■ **Exercise set**
**A)** In the blog entries, what room is given for the August 12 talk at Tel Aviv University?
**B)** Please write out the part of the blog entries starting with "This week I" and going on through "my PhD advisor.".

■ **Text passage**
*** Begin section ***

September 15, 2009

"To Explain or To Predict?" @ Columbia University

I'll be presenting my work on the difference between explanatory and predictive modeling at Columbia University's Stat department PhD colloquim on Thursday Sept 17. This event is open to visitors, so feel free to drop in. A lively conversation is guaranteed. More details are available here

August 11, 2009

"The Challenge of Prediction in IS Research" -- Talk at Tel Aviv Univ's Recanati School of Management

This week I will be presenting a talk, based on our paper "The Challenge of Prediction in Information Systems Research", at the Recanati School of Management, Tel Aviv University. The talk will take place on Wednesday, Aug 12, at 12:30 in room 403. This talk is of interest to researchers in the social sciences who emply statistical modeling.  For more information click here.

July 22, 2009

Visit at Technion

I am currently visiting with Prof. Ayala Cohen, head of the statistics lab at the Technion (Israel Institute of Technology), and my PhD advisor.

My office is right at the center of the action of the IE&M faculty, and I am having endless dejavu moments from my 5 years of grad school here. So many familiar faces! Not only faculty, but also many old-timer staff, and even fellow students who are here in new roles.

The main adjustment is moving from "letter" to A4 size paper.

February 16, 2009

Visit to IIMC (Kolkata)

IIMC is the first residential business school that I have seen: all grad students live on campus! My gracious host Dean (cum statistician!) Saibal Chattopadhyay gave me a tour on campus and a "tour" of their different programs.

The talk "Explanatory vs. Predictive Modeling in Information systems Research" lead to some heated debates. Questions were raised such as "why should historians care about prediction?"; the nature of sequential analysis; and what a "model" means to statisticians versus the rest of the world.

*** End section ***

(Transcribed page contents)
*** Begin section ***

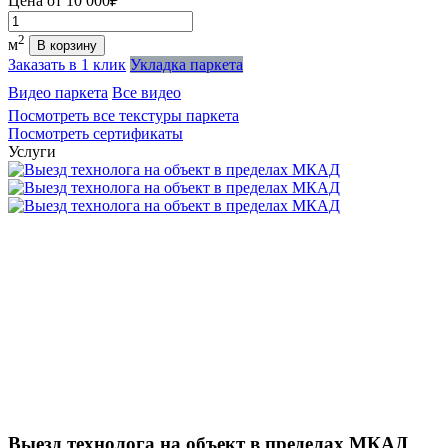
Цена от
10 000₽
Количество
2
м
В корзину
Заказать в 1 клик
Укладка паркета
Видео паркета
Все видео
Посмотреть все текстуры паркета
Посмотреть сертификаты
Услуги
Выезд технолога на объект в пределах МКАД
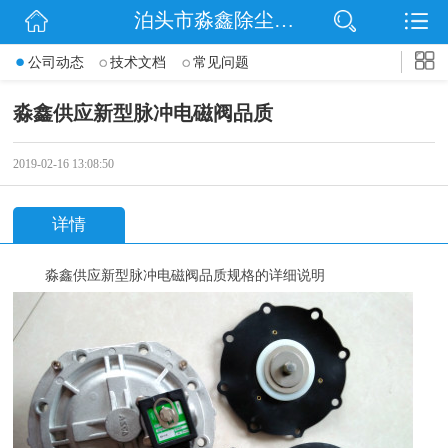
泊头市淼鑫除尘配件销售处
网站首页
公司动态
技术文档
常见问题
公司简介
淼鑫供应新型脉冲电磁阀品质
公司动态
2019-02-16 13:08:50
产品展示
详情
联系我们
淼鑫供应新型脉冲电磁阀品质规格的详细说明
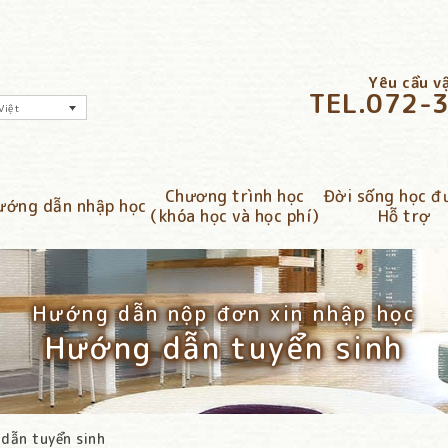
Yêu cầu vậ
TEL.
072-
Việt
Chương trình học
Đời sống học 
ướng dẫn nhập học
（khóa học và học phí）
Hỗ trợ
Hướng dẫn nộp đơn xin nhập học
Hướng dẫn tuyển sinh
dẫn tuyển sinh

*** End section ***

■ **Solutions to the tasks**
**A)** Room 403.

**B)**
This week I will be presenting a talk, based on our paper "The Challenge of Prediction in Information Systems Research", at the Recanati School of Management, Tel Aviv University. The talk will take place on Wednesday, Aug 12, at 12:30 in room 403. This talk is of interest to researchers in the social sciences who emply statistical modeling.  For more information click here.

July 22, 2009

Visit at Technion

I am currently visiting with Prof. Ayala Cohen, head of the statistics lab at the Technion (Israel Institute of Technology), and my PhD advisor.